The following prayer was included at the end of the preface of The Giver of Life: The Holy Spirit in the Orthodox Tradition (reviewed on this blog previously here). It comes from Symeon the New Theologian’s Hymns of Divine Love and is a wonderful prayer invoking the Spirit’s presence and voicing praise for all the Spirit does Symeon lived from 949-1022 and is one of the great mystics of the Christian east and an Apophatic tradition. This prayer/hymn emphasizes the radical transcendence of the Spirit of God. In our day and age, we tend to emphasize the immediacy of the Spirit, but we need to be challenged by the ways the Spirit of God defies definition and control and whose ways are most certainly not our ways. May you experience the infilling of the Spirit this Pentecost Sunday!
Come, true light.
Come, eternal life.
Come, hidden mystery.
Come, nameless treasure.
Come, ineffable reality.
Come, inconceivable person.
Come, endless bliss.
Come, non-setting sun.
Come, infallible expectation of all those who must be saved.
Come, O Powerful One, who always creates and recreates and transforms by Your will alone.
Come, O invisible and totally intangible and impalpable.
Come, You who always remain motionless at each moment move completely and come to us, asleep in hades, O You above the heavens.
Come, O beloved Name and repeated everywhere, but of whom it is absolutely forbidden for us to express the existence or to know the Nature.
Come, eternal joy.
Come, non-tarnishing crown.
Come, crystalline cincture, studded with precious stones.
Come, royal purple.
Come, truly sovereign right hand.
Come, You whom my miserable soul has desired and desires.

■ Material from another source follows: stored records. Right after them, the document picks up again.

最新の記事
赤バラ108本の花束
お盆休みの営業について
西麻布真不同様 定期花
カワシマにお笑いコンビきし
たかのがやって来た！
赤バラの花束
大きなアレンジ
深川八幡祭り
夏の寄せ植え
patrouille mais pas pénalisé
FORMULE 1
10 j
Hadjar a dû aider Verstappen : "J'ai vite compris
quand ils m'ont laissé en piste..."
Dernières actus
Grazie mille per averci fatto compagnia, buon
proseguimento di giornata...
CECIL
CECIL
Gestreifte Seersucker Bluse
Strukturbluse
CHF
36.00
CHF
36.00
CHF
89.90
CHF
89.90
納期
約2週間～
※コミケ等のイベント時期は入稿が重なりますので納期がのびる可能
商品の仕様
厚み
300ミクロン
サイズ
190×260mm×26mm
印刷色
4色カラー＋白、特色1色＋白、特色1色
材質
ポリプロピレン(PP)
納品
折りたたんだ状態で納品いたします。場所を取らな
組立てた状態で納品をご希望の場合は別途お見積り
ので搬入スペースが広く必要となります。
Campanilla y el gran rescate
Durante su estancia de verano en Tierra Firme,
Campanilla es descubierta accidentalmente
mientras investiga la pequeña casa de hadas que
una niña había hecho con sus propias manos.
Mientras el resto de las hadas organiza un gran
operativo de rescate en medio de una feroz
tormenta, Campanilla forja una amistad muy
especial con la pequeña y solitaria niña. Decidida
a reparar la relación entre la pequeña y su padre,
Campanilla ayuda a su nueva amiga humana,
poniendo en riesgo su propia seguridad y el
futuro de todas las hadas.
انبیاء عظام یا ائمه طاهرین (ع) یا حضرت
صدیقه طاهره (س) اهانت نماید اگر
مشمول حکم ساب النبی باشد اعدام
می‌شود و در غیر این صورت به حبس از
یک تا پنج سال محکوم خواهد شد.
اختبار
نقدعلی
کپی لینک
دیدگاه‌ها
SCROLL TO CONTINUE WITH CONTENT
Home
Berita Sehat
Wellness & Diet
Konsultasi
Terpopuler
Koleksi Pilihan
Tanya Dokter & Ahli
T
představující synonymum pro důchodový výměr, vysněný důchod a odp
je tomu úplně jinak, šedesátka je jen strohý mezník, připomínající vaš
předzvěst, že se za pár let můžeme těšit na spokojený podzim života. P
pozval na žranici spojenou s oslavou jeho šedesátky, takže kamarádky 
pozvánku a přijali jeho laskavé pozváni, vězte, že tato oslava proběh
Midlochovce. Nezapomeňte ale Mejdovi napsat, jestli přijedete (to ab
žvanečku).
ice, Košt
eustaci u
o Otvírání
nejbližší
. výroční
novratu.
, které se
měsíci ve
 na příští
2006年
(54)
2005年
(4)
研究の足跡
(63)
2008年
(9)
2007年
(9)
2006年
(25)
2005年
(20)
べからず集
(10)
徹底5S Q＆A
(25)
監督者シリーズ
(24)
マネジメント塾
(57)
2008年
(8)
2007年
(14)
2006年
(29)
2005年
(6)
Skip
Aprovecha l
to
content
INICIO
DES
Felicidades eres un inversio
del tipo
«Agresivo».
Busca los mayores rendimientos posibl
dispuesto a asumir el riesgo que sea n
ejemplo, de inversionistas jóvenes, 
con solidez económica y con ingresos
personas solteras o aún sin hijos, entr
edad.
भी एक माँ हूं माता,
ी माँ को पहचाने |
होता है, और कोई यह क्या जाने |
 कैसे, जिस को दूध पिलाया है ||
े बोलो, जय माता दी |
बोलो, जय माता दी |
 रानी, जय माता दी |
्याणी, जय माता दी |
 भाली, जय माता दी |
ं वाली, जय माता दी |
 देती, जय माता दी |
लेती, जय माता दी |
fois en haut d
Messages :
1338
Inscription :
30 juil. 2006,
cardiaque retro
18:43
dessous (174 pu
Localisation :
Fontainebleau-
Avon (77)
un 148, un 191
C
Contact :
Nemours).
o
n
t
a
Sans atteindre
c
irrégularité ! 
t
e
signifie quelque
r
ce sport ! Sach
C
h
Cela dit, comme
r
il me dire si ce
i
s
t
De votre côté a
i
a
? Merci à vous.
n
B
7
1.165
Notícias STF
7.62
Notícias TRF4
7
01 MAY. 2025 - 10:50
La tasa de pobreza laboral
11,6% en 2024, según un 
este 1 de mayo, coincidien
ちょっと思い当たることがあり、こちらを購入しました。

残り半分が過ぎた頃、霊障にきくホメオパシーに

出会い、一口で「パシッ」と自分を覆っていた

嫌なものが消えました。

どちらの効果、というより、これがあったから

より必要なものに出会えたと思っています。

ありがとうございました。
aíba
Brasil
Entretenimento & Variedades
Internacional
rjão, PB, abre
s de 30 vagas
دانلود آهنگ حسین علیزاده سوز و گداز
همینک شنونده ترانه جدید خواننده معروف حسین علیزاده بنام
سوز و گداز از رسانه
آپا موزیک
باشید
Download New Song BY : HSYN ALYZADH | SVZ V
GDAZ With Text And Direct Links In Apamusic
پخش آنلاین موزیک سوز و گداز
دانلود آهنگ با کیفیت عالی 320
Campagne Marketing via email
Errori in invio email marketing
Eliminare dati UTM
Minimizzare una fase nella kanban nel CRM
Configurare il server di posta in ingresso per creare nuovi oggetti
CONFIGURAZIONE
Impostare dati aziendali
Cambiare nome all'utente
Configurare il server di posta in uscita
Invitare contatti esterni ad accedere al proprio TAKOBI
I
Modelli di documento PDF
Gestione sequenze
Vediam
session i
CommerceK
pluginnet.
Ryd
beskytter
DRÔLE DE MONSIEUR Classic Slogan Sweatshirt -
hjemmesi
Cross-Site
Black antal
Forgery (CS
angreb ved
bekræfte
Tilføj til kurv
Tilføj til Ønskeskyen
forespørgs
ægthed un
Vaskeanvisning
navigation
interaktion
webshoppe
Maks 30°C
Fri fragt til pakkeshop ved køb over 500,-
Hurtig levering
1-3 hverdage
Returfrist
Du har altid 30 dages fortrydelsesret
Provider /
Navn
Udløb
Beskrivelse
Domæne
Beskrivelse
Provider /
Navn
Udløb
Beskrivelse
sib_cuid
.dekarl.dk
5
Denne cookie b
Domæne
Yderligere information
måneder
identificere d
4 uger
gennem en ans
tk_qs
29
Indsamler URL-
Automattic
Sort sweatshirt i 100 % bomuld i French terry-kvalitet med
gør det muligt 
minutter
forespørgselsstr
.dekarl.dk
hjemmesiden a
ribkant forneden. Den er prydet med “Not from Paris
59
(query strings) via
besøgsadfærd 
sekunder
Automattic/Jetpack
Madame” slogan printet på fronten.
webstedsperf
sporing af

Come, You the Lonely, to the lonely, since You see I am lonely.
Come, You who have seperated me from everything and made me solitary in this world.
Come, You who have become Yourself desire in me, who have made me desire You, You, the absolutely inaccessible one.
Come, my breath and my life.
Come, consolation of my poor soul.
Come, my joy, my glory, my endless delight.